Just at a time when we really need a responsible leadership with foresight, all we continue to get is the short-sight and then the hindsight.  If the social and medical associations and organisations were of the same opinion as Robert Abela, then we would feel assured that the right decisions were being made in the interest of the famous balance.  Unfortunately, the reverse is true and the government is practically alone, apart from the rich and famous who depend on its patronage, in encouraging a mad dash for summer.

This is doing no good to our mental state and the division it is causing amongst people, those of whom are conscious of the risk and obey protocol and the others who advocate kicking the virus to the kerb and getting on with it, whatever ‘it’ is.

Then there is the division over the migrants who were before kept away from our shores for health and safety reasons (of the local population) and who are now flooding in, carrying the virus.  This on / off state of affairs is working only as a management by crisis.  The country needs an open and transparent policy to deal with the immigration problem that we are facing and that the immigrants themselves face.  The only radar on immigration seems to be the notorious Neville Gafa’ and depends on which side he is playing for.  This is no way for an EU member country to conduct its immigration policy.

We have been informed that the government has made a call for a supply of vessels on which to host rescued migrants, other than those who are at risk of drowning.  This has been tried before and is a very expensive way of operating and is only a short-term solution.  We hope that the European Union is in the loop of going down this route and that it does not have negative repercussions on the way Malta is perceived abroad, adding to negative publicity.

All these risk factors leave us, our children, the economy and our health at great risk.  Now is not the time to play the super hero, the dad who spoils his children and goes against the mother’s discipline.

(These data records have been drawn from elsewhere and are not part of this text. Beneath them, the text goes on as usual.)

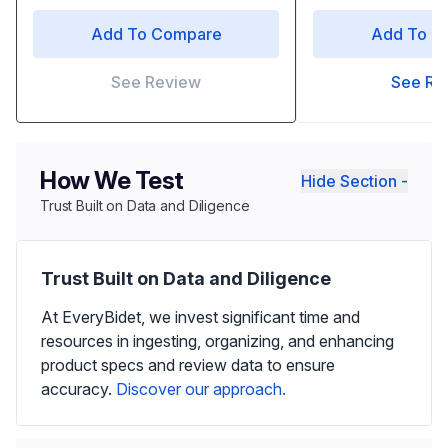
Add To Compare
Add To C
See Review
See Re
How We Test
Hide Section -
Trust Built on Data and Diligence
Trust Built on Data and Diligence
At EveryBidet, we invest significant time and
resources in ingesting, organizing, and enhancing
product specs and review data to ensure
accuracy.
Discover our approach.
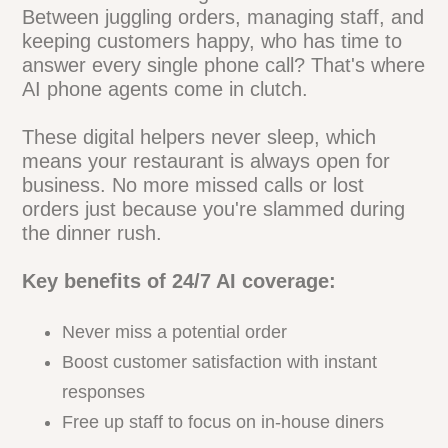
Accurate
Let's face it - running a restaurant is
hectic. Between juggling orders, managing
staff, and keeping customers happy, who
has time to answer every single phone
call? That's where AI phone agents come
in clutch.
These digital helpers never sleep, which
means your restaurant is always open for
business. No more missed calls or lost
orders just because you're slammed
during the dinner rush.
Key benefits of 24/7 AI coverage:
Never miss a potential order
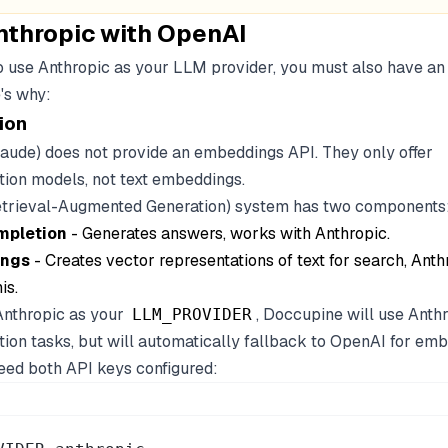
nthropic with OpenAI
to use Anthropic as your LLM provider, you must also have a
's why:
ion
laude) does not provide an embeddings API. They only offer
ion models, not text embeddings.
etrieval-Augmented Generation) system has two components
mpletion
- Generates answers, works with Anthropic.
ngs
- Creates vector representations of text for search, Anth
is.
nthropic as your
, Doccupine will use Anthr
LLM_PROVIDER
ion tasks, but will automatically fallback to OpenAI for emb
ed both API keys configured:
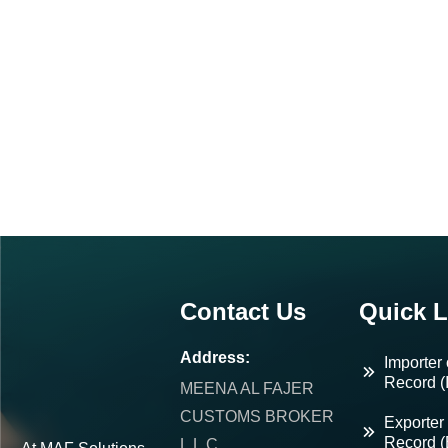
Contact Us
Quick L
Address:
Importer 
Record (
MEENA AL FAJER
CUSTOMS BROKER
Exporter 
Record 
L.L.C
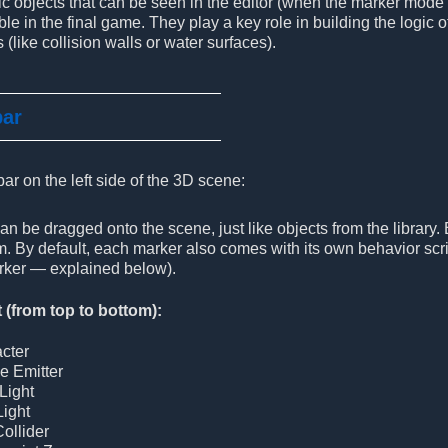
ic objects that can be seen in the editor (when the marker mode
ble in the final game. They play a key role in building the logic
 (like collision walls or water surfaces).
bar
bar on the left side of the 3D scene:
n be dragged onto the scene, just like objects from the library.
. By default, each marker also comes with its own behavior scri
ker — explained below).
t (from top to bottom):
cter
le Emitter
Light
Light
Collider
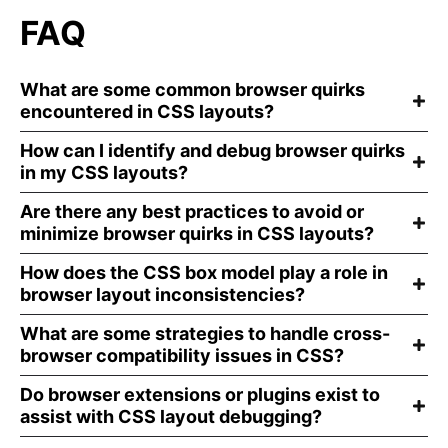
FAQ
What are some common browser quirks
encountered in CSS layouts?
How can I identify and debug browser quirks
in my CSS layouts?
Are there any best practices to avoid or
minimize browser quirks in CSS layouts?
How does the CSS box model play a role in
browser layout inconsistencies?
What are some strategies to handle cross-
browser compatibility issues in CSS?
Do browser extensions or plugins exist to
assist with CSS layout debugging?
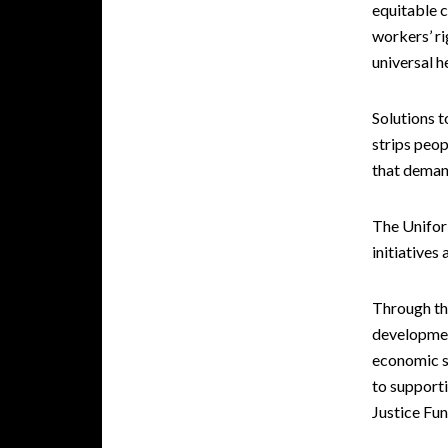
equitable c
workers’ ri
universal h
Solutions 
strips peop
that deman
The Unifor 
initiatives
Through th
developmen
economic se
to supporti
Justice Fu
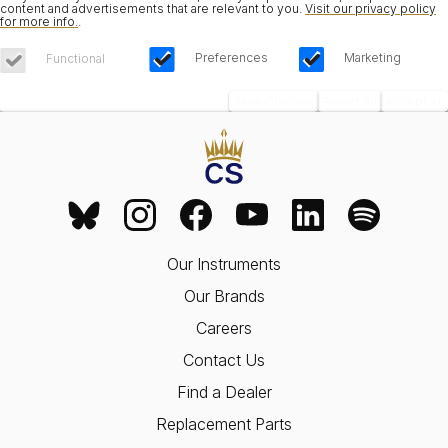
content and advertisements that are relevant to you.
Visit our privacy policy
for more info.
.
Preferences
Marketing
Functional
Save Choices
Reject All
Accept All
Our Instruments
Our Brands
Careers
Contact Us
Find a Dealer
Replacement Parts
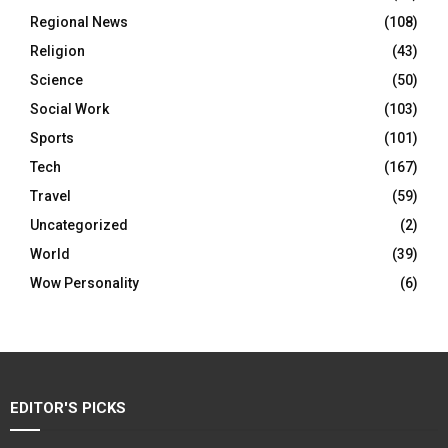
Regional News
(108)
Religion
(43)
Science
(50)
Social Work
(103)
Sports
(101)
Tech
(167)
Travel
(59)
Uncategorized
(2)
World
(39)
Wow Personality
(6)
EDITOR'S PICKS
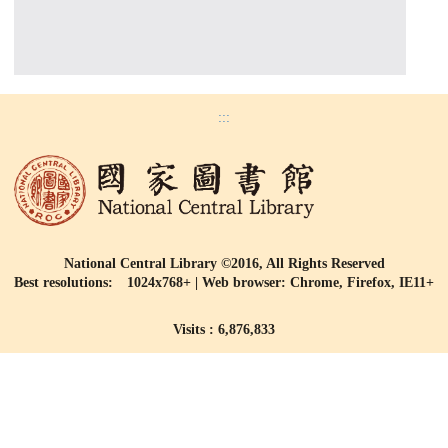
:::
National Central Library ©2016, All Rights Reserved
Best resolutions: 1024x768+ | Web browser: Chrome, Firefox, IE11+
Visits : 6,876,833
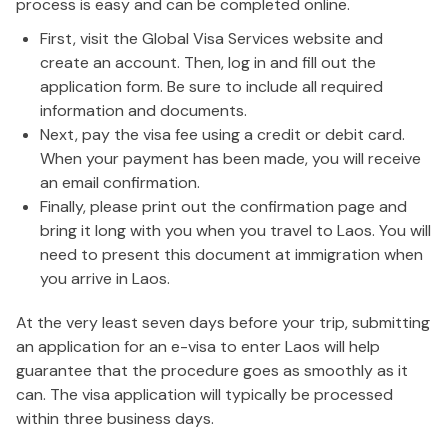
process is easy and can be completed online.
First, visit the Global Visa Services website and
create an account. Then, log in and fill out the
application form. Be sure to include all required
information and documents.
Next, pay the visa fee using a credit or debit card.
When your payment has been made, you will receive
an email confirmation.
Finally, please print out the confirmation page and
bring it long with you when you travel to Laos. You will
need to present this document at immigration when
you arrive in Laos.
At the very least seven days before your trip, submitting
an application for an e-visa to enter Laos will help
guarantee that the procedure goes as smoothly as it
can. The visa application will typically be processed
within three business days.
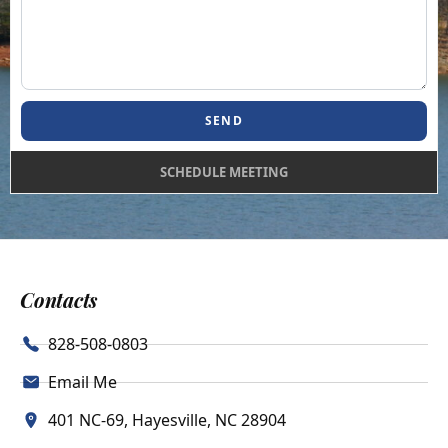
SEND
SCHEDULE MEETING
Contacts
828-508-0803
Email Me
401 NC-69, Hayesville, NC 28904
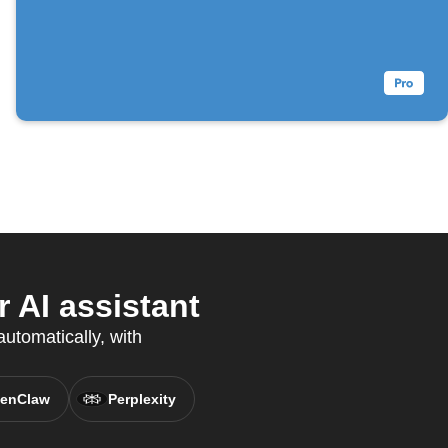
 AI assistant
utomatically, with
enClaw
Perplexity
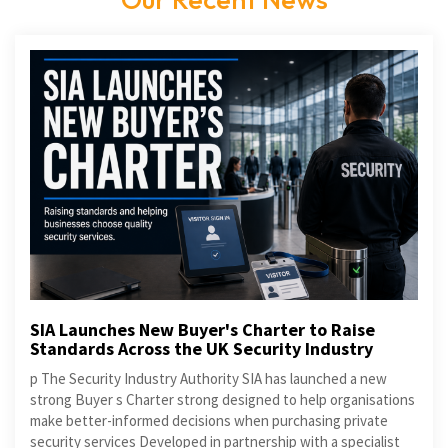
SIA Launches New Buyer's Charter to Raise
Standards Across the UK Security Industry
p The Security Industry Authority SIA has launched a new
strong Buyer s Charter strong designed to help organisations
make better-informed decisions when purchasing private
security services Developed in partnership with a specialist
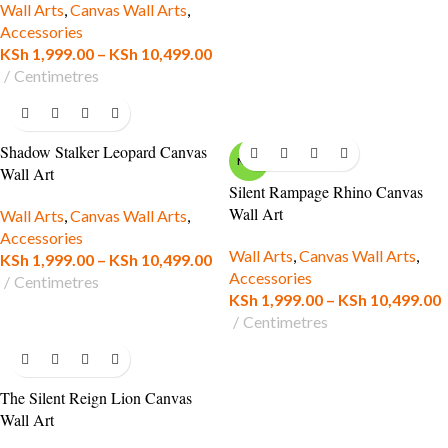
Wall Arts
,
Canvas Wall Arts
,
Accessories
KSh
1,999.00
–
KSh
10,499.00
Centimetres
Shadow Stalker Leopard Canvas
NEW
Wall Art
Silent Rampage Rhino Canvas
Wall Art
Wall Arts
,
Canvas Wall Arts
,
Accessories
Wall Arts
,
Canvas Wall Arts
,
KSh
1,999.00
–
KSh
10,499.00
Accessories
Centimetres
KSh
1,999.00
–
KSh
10,499.00
Centimetres
The Silent Reign Lion Canvas
Wall Art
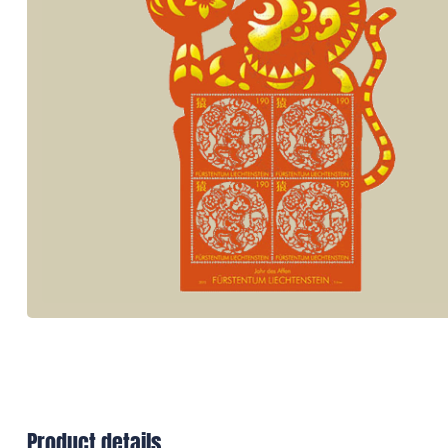
Product details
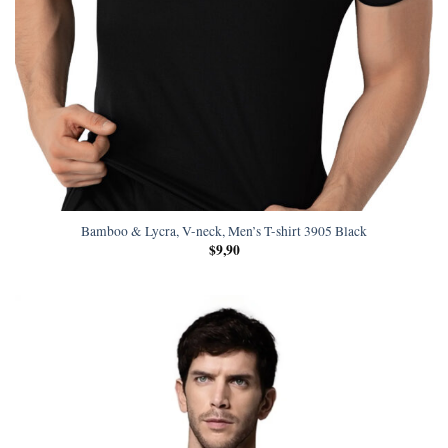
Bamboo & Lycra, V-neck, Men’s T-shirt 3905 Black
$
9,90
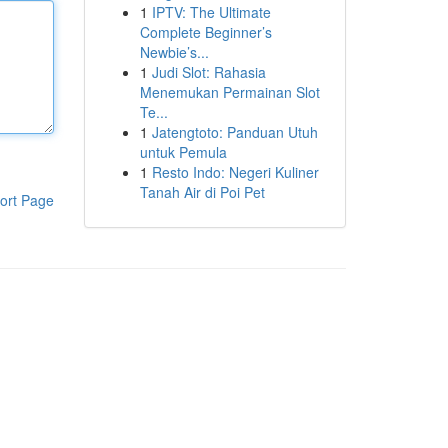
1
IPTV: The Ultimate
Complete Beginner’s
Newbie’s...
1
Judi Slot: Rahasia
Menemukan Permainan Slot
Te...
1
Jatengtoto: Panduan Utuh
untuk Pemula
1
Resto Indo: Negeri Kuliner
Tanah Air di Poi Pet
ort Page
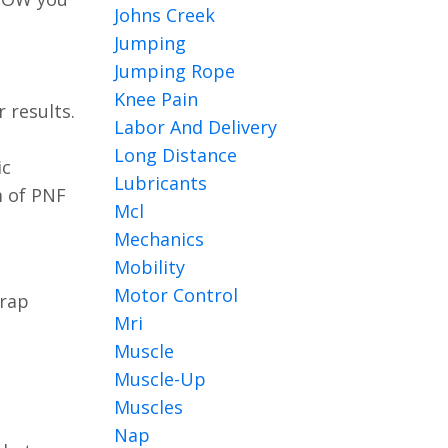
Johns Creek
Jumping
Jumping Rope
Knee Pain
 results.
Labor And Delivery
Long Distance
ic
Lubricants
m of PNF
Mcl
Mechanics
Mobility
Motor Control
trap
Mri
Muscle
Muscle-Up
Muscles
Nap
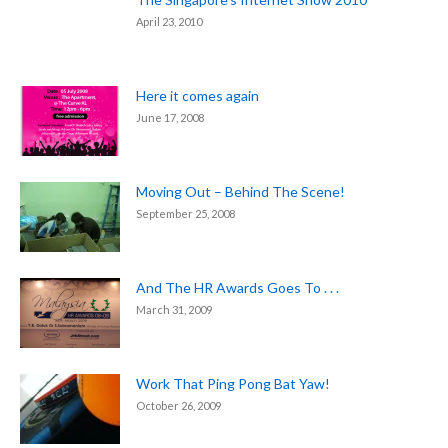
April 23, 2010
Here it comes again
June 17, 2008
Moving Out – Behind The Scene!
September 25, 2008
And The HR Awards Goes To . . .
March 31, 2009
Work That Ping Pong Bat Yaw!
October 26, 2009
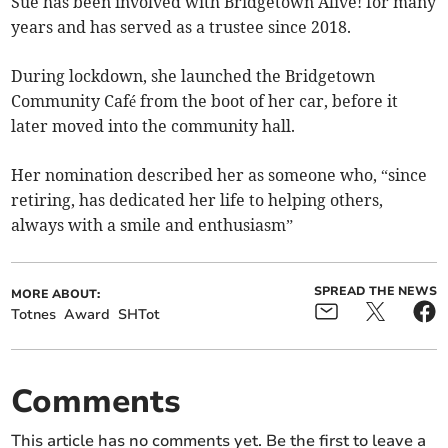
Sue has been involved with Bridgetown Alive! for many
years and has served as a trustee since 2018.
During lockdown, she launched the Bridgetown
Community Café from the boot of her car, before it
later moved into the community hall.
Her nomination described her as someone who, “since
retiring, has dedicated her life to helping others,
always with a smile and enthusiasm”
SPREAD THE NEWS
MORE ABOUT:
Totnes
Award
SHTot
Comments
This article has no comments yet. Be the first to leave a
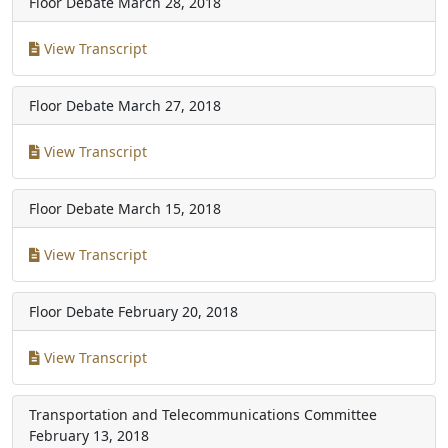
Floor Debate
March 28, 2018
View Transcript
Floor Debate
March 27, 2018
View Transcript
Floor Debate
March 15, 2018
View Transcript
Floor Debate
February 20, 2018
View Transcript
Transportation and Telecommunications Committee
February 13, 2018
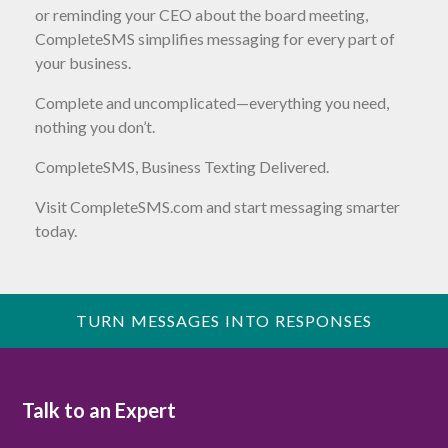
or reminding your CEO about the board meeting,
CompleteSMS simplifies messaging for every part of
your business.
Complete and uncomplicated—everything you need,
nothing you don’t.
CompleteSMS, Business Texting Delivered.
Visit CompleteSMS.com and start messaging smarter
today.
TURN MESSAGES INTO RESPONSES
Talk to an Expert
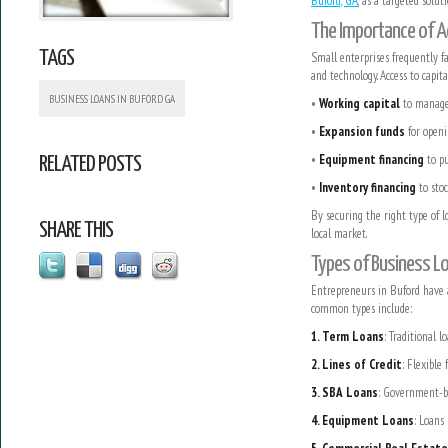
Buford, GA
, as a targeted solut
The Importance of A
TAGS
Small enterprises frequently f
and technology. Access to capit
BUSINESS LOANS IN BUFORD GA
•
Working capital
to manage 
•
Expansion funds
for openi
•
Equipment financing
to pu
RELATED POSTS
•
Inventory financing
to stoc
By securing the right type of 
SHARE THIS
local market.
Types of Business Lo
Entrepreneurs in Buford have a
common types include:
1. Term Loans
: Traditional 
2. Lines of Credit
: Flexible
3. SBA Loans
: Government-ba
4. Equipment Loans
: Loans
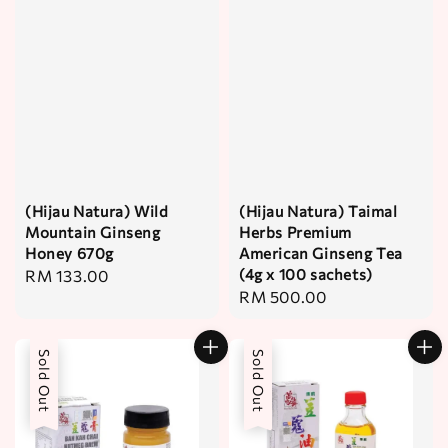
(Hijau Natura) Wild
(Hijau Natura) Taimal
Mountain Ginseng
Herbs Premium
Honey 670g
American Ginseng Tea
(4g x 100 sachets)
Regular
RM 133.00
Regular
RM 500.00
price
price
Sold Out
Sold Out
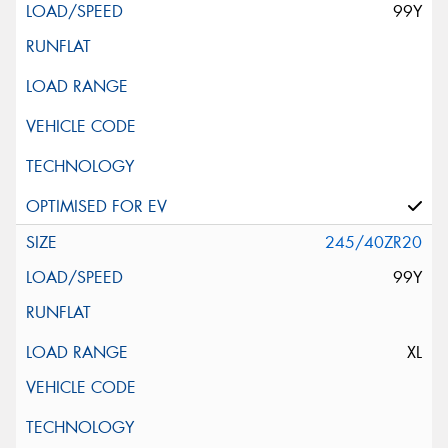
99Y
245/40ZR20
99Y
XL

Abela is fortunate in having a distracted and complacent population, who are generous in their cooperation and who reserve judgement.  Surely, though, he should have some more sense of leadership and purpose and begin to take on responsibility as Prime Minister by listening to professional advice?  That “balance” that has been repeatedly flaunted as the catch-all phrase for dealing with tourism of the masses, is as empty as it is stupid.  It exists only in the mind of the reckless.  It is like bringing a baby home and saying that we will make sure it does not cry or disturb the neighbours because we have a dummy to put in its mouth.  How far any changes will go in this regard, remains to be seen but there is a lot of pressure coming from the people who do sense the response is inadequate.

Of course we wish to enjoy the big summer of 2020 and return to a place of normality.  A castle built on sand, however, will only get washed away by the sea.  Better to build on solid ground, good advice and common sense of the people, who seem to be better equipped in dealing with this pandemic than short-sighted profiteers, political or commercial.